In those wee morning hours, miners wearing hard hats, steel-toed boots and layers of black dust are still at work, deep underground.

With coal prices at record highs, mining companies have been pushing to increase production, adding overnight and weekend shifts and generating more overtime hours for miners who have some of the most grueling jobs in the country.

Industry groups and mine regulatory agencies are wondering if fatigue could be a common factor in the sharp increase in coal mining deaths this year.

So far this year, 33 coal miners have been killed on the job in the United States, including 12 in January at the Sago mine in West Virginia and five on May 20 at Kentucky Darby No. 1. That’s up from 22 coal miners killed throughout all of 2005, according the federal Mine Safety and Health Administration.

“It is something that needs to be looked at,” said Bill Caylor, president of the Kentucky Coal Association.

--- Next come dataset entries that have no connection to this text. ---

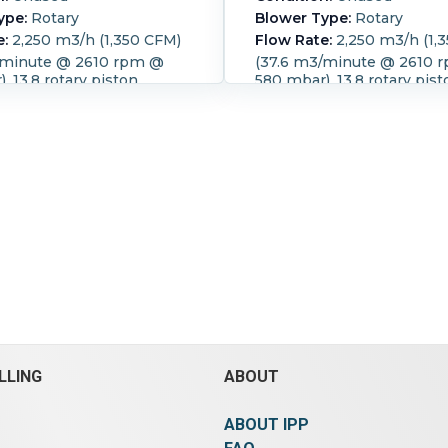
ype:
Rotary
Blower Type:
Rotary
e:
2,250 m3/h (1,350 CFM)
Flow Rate:
2,250 m3/h (1,
/minute @ 2610 rpm @
(37.6 m3/minute @ 2610 
, 13.8 rotary piston
580 mbar), 13.8 rotary pist
blower Temp rise 60 deg
compact blower Temp ris
ilencer and finned tube air
degree C, with silencer
 cooler
Speed (RPM):
2,610.
Tempe
PM):
2,610.
Motor Power:
60 °C (140 °F).
Motor Powe
.8 HP).
Motor Speed
(73.8 HP).
Motor Speed (R
470.
Power Transmission:
1,470.
Power Transmission
sure:
0.58 bar (8.4 psi).
Pressure:
0.58 bar (8.4 psi)
LLING
ABOUT
ABOUT IPP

“If we’re cranking out more production with the same number of employees, miners may be working six or seven days a week, instead of five, and potentially not getting enough rest.”

Companies went in search of experienced miners about three years ago when prices for Appalachian coal skyrocketed. The region’s coal is now selling for as much as $64 a ton on the spot market, a threefold increase in three years.

Coal operators have been pressing miners to keep up the pace.

In a memo to employees last fall, Massey Energy Chief Executive Officer Don Blankenship roused controversy by saying production is the top priority.

“If any of you have been asked by your group presidents, your supervisors, engineers or anyone else to do anything other than run coal … you need to ignore them and run coal. This memo is necessary only because we seem not to understand that the coal pays the bills,” Blankenship wrote.

A week later, Blankenship sent employees another memo, saying safety is the company’s top priority.

The U.S. Energy Information Administration said Appalachian coal production has increased by 2 percent over the past year. Kentucky miners produced an additional 4 million tons over the period, raising the state’s total to 120 million tons; West Virginia produced an additional 5 million tons, raising that state’s total to nearly 156 million tons.

Kentucky’s mining industry also has hired about 2,000 more miners over the past two years, raising its total to about 14,800, not counting managers, engineers and support workers, said Carlos Cracraft, a labor market analyst in the Kentucky Department for Workforce Development. West Virginia has added about 3,000 miners.

Cracraft said the miners, who earn an average $18.35 an hour, are working an average of 49.5 hours a week in Kentucky. That, he said, suggests that while some may have a typical 40-hour work week, others may be on the job for 60 hours or more.

The work is far from easy, said James Jarrett, 43, of DeBord in eastern Kentucky.

“I would say this is about one of the toughest jobs in the country,” he said. “Ain’t nobody else ever been where we’ve been, with a mountain over top of them. About every mine is working six days a week. I may get 60 to 70 hours a week, or I may go home in 48.”

Still, most miners are glad to get the overtime pay, Jarrett said.

Joe Main, a mine safety consultant and former safety director for the United Mine Workers of America, said industry representatives and regulators should look at overtime when considering ways to improve safety.

Coal operators are so focused on the bottom line that they’re using overtime instead of hiring additional workers, Main said.

Jane Rice Williams, chairwoman of the Kentucky Mining Board, said a shortage of miners could be one reason why miners are working so much overtime.

Chuck Wolfe, spokesman for the Kentucky Office of Mine Safety and Licensing, said he doesn’t know if the five Harlan County miners killed by an explosion last weekend were on overtime. Company representatives didn’t return calls seeking comment.

Main said he also is concerned about whether mine operators are providing enough safety training.

“I don’t know what single factor is causing this rash of fatalities,” Caylor said. “The only legitimate factor may be if miners are worked beyond the five-day week, that fatigue may come into play. Maybe it’s too much overtime. … When you sustain it, do it day in and day out, it does take a toll on you.”